CNN with Alternately Updated Clique
Inspired by ResNet and RNN, the authors present networks organised as a “clique”, a original way of connecting layers in order to optimise the information flow.
They further improve it by adding :
- a multi-scale approach
- a attention mechanism
The multi-scale approach is nothing fancy : the final prediction is performed from feature maps from three cliques which operate at different scales.
The optimization of a clique is more tricky as it requires a two-step approach :
- Stage I : the layers are initialized one after the other from the previous layers (starting with only the input).
- Stage II : All layers are both inputs and outputs of the others and they are updated one at a time, alternatively.
Though it is never explicitly said, the first stage seems to go farther than initialization and that layers are first optimized in the first stage and then refined in the second.
The idea is that residual connections can be extrapolated as a RNN as they give “later” layers access to “earlier” (unprocessed) information. DenseNet, which consists in aggregating outputs of all previous layers as inputs, shows a rapid growth of parameters. To alleviate this, a clique structure recycles its weights.
CliqueNet with extra-techniques
The transition can be used to provide an attention feedback from higher levels to refine lower level activations by applying binary weights to filters:
They also use 1*1 convolutions to compress the input of a given clique and reduce the number of parameters (bottleneck effect).

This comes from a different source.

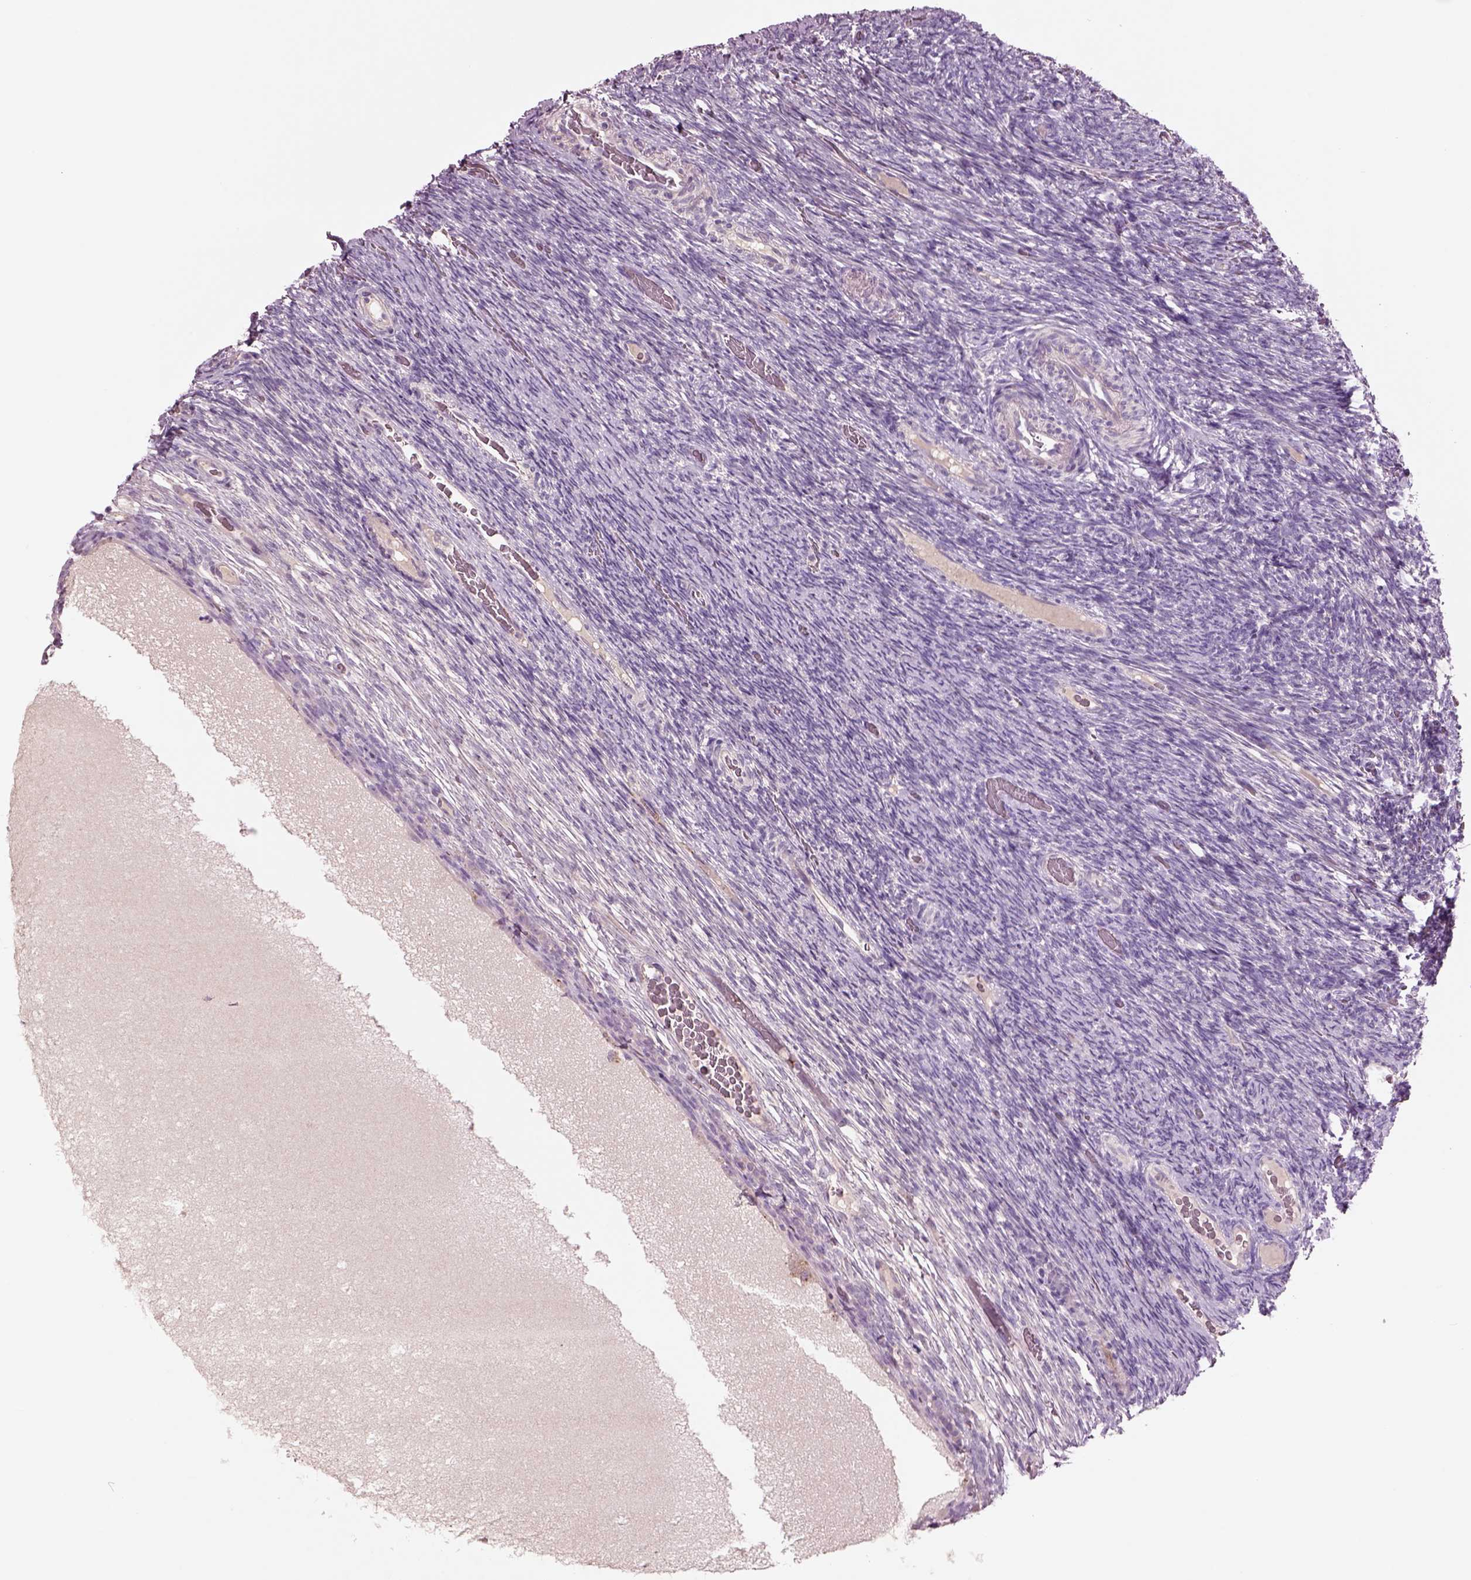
{"staining": {"intensity": "negative", "quantity": "none", "location": "none"}, "tissue": "ovary", "cell_type": "Ovarian stroma cells", "image_type": "normal", "snomed": [{"axis": "morphology", "description": "Normal tissue, NOS"}, {"axis": "topography", "description": "Ovary"}], "caption": "Ovarian stroma cells are negative for protein expression in benign human ovary. (DAB immunohistochemistry (IHC) visualized using brightfield microscopy, high magnification).", "gene": "PLPP7", "patient": {"sex": "female", "age": 34}}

The feature maps from a clique are forced to be reduced by half in number (compression).
Implementation details : They use three to four scales with cliques of 5 layers. Each layer contains 36 filters, use batchNorm and ReLu. Note : They strongly benefit from decaying the learning rate.
They apply their approach to classification problems : CIFAR 10/100, SVHN (Street View House Number) and ImageNet.
Without extra-techniques, they always outperform by a small margin DenseNet with fewer parameters and without data augmentation.
Observation : Attention and Compression always add a little something but the BottleNeck isn’t so consistent.
With extra-techniques, and CliqueNet with the highest capacity, the best scores can be obtained on all three datasets (but the comparison without extra-tech is not provided).
The same can be said when compared to ResNet on ImageNet.
Bonus : visualization
The second stage helps denoising the feature maps by extracting features focused on object of interests.